PRÉSENTATION

Autochtonies est un recueil de textes sonores « étrangement » poétiques qui interroge les résistances du français parlé confronté aux nouveaux arrivants.
« Jo soui coumanenfan. Coumcheparlpa le français bian jamais jo sor tout seul. Y a mon mari touchour y a mon mari ou y a ma fille qui parle moa. »
Laurent Colomb, dans la position du lecteur-interprète, déroule quelques-unes des formes les plus courantes de notre langue, métissées d'Asie, d'Afrique et d'Europe.
« Le silence de la parole c’est l’habitude de moi main’nant c’est compris chef la contente quand je me tus au travail… »
Antoine Denize tire partie de l'originalité orthographique des textes en créant un univers typographique animé, jouant des mots dans tous leurs sens en contrepoint de la performance vocale.

Extraits du spectacle 

 

Ce projet s’intéresse au renouvellement de notre patrimoine linguistique lié à la présence de populations étrangères. Notre langue évolue chaque jour et s’enrichie de mots neufs, de locutions héritées du regard que porte ces nouveaux habitants sur notre culture et sur leur quotidien.

Ce français brassé, aux expressions fulgurantes ou nonchalantes, au développement parfois souterrain, traduit la façon dont ces populations s’inscrivent dans notre société où un académisme linguistique est de rigueur. Posséder les formules – s’agirait-il de vrais sortilèges ? – qui ouvrent les portes du dialogue paisible et facilite l’obtention de ce que l’on désire, différencie les êtres et spécifie trop souvent l’attention qu’on est prêt à leur accorder.

De nouvelles formes d’expressions jaillissent des difficultés à dire et à personnifier les émotions, difficultés notamment basées sur des réflexes phoniques qui paraissent immuables. En tentant de s’approprier nos si étranges silhouettes vocaliques – observez combien les lèvres sont mobilisées en français… , « l’étranger » apporte un nouveau relief à ce patrimoine, capable d’en assouplir les contours, d’en modifier les formes.
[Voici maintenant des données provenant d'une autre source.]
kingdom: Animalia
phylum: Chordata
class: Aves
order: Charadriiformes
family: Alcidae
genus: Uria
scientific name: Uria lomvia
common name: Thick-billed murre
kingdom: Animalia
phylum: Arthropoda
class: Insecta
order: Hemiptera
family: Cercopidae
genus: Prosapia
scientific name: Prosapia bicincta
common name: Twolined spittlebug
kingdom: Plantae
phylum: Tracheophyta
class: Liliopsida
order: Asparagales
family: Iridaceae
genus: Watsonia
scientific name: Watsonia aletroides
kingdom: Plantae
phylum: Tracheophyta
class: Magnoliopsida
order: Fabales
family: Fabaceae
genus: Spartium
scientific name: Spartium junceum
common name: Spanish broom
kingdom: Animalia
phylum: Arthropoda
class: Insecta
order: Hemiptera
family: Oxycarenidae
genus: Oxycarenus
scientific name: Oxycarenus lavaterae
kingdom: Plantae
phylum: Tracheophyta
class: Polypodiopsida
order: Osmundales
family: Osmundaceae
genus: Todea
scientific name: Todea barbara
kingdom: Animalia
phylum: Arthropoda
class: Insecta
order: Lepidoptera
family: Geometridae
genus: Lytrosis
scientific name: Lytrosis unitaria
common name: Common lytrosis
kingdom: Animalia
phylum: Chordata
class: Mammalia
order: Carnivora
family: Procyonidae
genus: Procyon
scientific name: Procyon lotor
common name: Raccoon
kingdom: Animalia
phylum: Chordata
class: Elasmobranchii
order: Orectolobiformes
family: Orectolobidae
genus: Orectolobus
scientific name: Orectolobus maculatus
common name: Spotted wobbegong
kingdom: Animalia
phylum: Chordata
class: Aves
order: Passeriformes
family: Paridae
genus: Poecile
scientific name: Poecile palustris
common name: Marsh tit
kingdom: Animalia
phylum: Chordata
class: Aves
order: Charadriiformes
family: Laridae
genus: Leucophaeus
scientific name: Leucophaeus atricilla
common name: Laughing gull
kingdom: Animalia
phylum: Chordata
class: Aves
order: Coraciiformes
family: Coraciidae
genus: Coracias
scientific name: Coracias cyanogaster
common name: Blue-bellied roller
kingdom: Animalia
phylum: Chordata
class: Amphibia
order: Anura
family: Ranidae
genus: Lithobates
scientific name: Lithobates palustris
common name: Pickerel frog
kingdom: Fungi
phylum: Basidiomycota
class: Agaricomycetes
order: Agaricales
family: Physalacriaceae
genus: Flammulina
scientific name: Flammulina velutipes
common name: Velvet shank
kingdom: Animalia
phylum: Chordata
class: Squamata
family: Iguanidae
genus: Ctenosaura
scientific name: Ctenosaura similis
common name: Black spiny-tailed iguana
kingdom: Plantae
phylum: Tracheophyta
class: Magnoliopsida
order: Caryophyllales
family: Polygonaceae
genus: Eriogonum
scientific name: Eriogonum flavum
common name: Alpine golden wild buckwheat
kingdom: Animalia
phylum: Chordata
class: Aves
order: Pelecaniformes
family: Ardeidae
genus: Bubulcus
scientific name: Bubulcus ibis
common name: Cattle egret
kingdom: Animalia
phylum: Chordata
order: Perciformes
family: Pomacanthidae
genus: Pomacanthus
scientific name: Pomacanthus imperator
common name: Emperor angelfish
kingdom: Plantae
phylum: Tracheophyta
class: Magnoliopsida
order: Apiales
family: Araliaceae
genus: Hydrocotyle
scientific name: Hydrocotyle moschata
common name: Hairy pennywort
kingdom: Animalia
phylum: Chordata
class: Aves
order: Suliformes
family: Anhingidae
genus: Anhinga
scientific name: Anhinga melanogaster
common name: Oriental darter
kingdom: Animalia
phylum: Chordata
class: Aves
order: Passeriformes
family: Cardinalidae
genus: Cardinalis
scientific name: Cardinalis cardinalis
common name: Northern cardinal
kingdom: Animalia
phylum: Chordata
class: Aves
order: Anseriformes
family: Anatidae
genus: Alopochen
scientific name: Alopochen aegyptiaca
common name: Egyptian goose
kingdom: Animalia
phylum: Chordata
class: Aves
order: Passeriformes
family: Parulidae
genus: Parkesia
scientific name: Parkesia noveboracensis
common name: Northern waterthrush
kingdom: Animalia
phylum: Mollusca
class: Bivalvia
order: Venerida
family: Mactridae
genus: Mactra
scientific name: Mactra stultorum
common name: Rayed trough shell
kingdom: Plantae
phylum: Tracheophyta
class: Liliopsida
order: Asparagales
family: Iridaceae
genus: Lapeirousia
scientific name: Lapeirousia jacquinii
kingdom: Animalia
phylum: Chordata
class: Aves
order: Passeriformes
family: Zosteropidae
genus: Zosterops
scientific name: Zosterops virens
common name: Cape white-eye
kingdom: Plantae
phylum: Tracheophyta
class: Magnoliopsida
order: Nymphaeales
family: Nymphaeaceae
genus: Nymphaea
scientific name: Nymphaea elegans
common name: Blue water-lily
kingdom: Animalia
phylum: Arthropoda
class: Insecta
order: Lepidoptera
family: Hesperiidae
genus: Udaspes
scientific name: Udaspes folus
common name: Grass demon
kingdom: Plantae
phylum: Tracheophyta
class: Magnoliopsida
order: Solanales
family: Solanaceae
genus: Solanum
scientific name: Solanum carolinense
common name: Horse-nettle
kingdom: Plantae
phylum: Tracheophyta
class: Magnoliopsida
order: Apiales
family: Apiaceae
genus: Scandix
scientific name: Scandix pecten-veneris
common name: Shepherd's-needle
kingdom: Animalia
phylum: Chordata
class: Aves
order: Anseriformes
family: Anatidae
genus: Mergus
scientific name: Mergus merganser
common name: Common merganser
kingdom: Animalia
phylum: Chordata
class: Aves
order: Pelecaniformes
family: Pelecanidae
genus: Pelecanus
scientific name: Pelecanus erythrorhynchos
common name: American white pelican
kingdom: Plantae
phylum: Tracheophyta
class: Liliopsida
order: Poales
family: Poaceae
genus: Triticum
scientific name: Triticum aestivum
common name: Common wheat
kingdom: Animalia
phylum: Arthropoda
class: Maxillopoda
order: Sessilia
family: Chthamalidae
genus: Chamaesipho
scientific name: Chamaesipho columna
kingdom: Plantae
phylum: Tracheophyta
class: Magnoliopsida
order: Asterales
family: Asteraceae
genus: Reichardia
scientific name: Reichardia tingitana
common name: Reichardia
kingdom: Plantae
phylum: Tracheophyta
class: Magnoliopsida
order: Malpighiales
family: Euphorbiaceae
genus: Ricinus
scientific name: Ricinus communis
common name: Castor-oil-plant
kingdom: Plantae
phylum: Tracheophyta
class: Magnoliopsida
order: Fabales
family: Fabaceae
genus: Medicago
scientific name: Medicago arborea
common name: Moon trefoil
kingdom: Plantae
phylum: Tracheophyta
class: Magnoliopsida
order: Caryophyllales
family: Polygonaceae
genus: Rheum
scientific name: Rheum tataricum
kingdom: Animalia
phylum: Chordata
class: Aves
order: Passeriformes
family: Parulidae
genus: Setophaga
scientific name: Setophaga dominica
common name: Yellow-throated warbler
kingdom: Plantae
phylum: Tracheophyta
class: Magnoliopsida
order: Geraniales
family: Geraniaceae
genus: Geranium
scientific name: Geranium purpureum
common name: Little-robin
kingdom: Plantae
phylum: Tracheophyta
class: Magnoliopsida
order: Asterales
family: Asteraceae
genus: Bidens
L’exil, la mémoire, l’identité, l’altérité, la langue… sont quelques-uns des thèmes abordés à travers une écriture spécifique, au plus près des courbures et des figures de l’oralité.

Histoire du projet

 

Les monologues du spectacle sont pour la plupart inspirés des conversations de Laurent Colomb avec les apprenantes de la Maison des femmes d'Asnières-sur-Seine où il a effectué une résidence de 10 mois en 2012. (avec le soutien du CR d’Île-de-France).

Antoine Denize, artiste multimédia, collabore pour la troisième fois avec Laurent Colomb (Pousse-pousse à onomatopées 2005, Bouchabouch 2010) sur une proposition du Conservatoire de Montreuil à l'occasion du Festival Rencontre Inouïe. Le 9 novembre 2013, ils créent une première version multimédia du spectacle autour d’une sélection de textes du manuscrit autour du thème de l'apprentissage linguistique.

Le texte d’Autochtonies est publié aux éditions de l'Amandier.

Descriptif 

 

Foisonnant de néologismes et d’embardées sonores, chacun des monologues lus témoigne de la façon dont les populations migrantes, et en particulier les femmes, apprivoisent notre langue turbulente.

Hybride et enrichi de marques phoniques, si tant est que la voix puisse se lire, le manuscrit se rapproche d’une partition dans son rapport à l'oralité qu'il orthographie telle quelle. C’est cette dimension visuelle, invisible pour les auditeurs des lectures traditionnelles du texte, qu’Antoine Denize a utilisé pour composer un contrepoint typographique et rythmé, projeté en arrière plan de la scène à partir d’un clavier préparé. C’est dans un véritable décor textuel que le comédien évolue, dispositif proposant aux spectateurs de jouer du regard en va et vient pour attraper au vol les mots dans tous leur sens.

25 peaux recouvrent le récitant au début du spectacle, autant de personnages qu’il révèlera par un effeuillage rythmé, constituant au fil du jeu une carte de France bigarrée et polyglotte.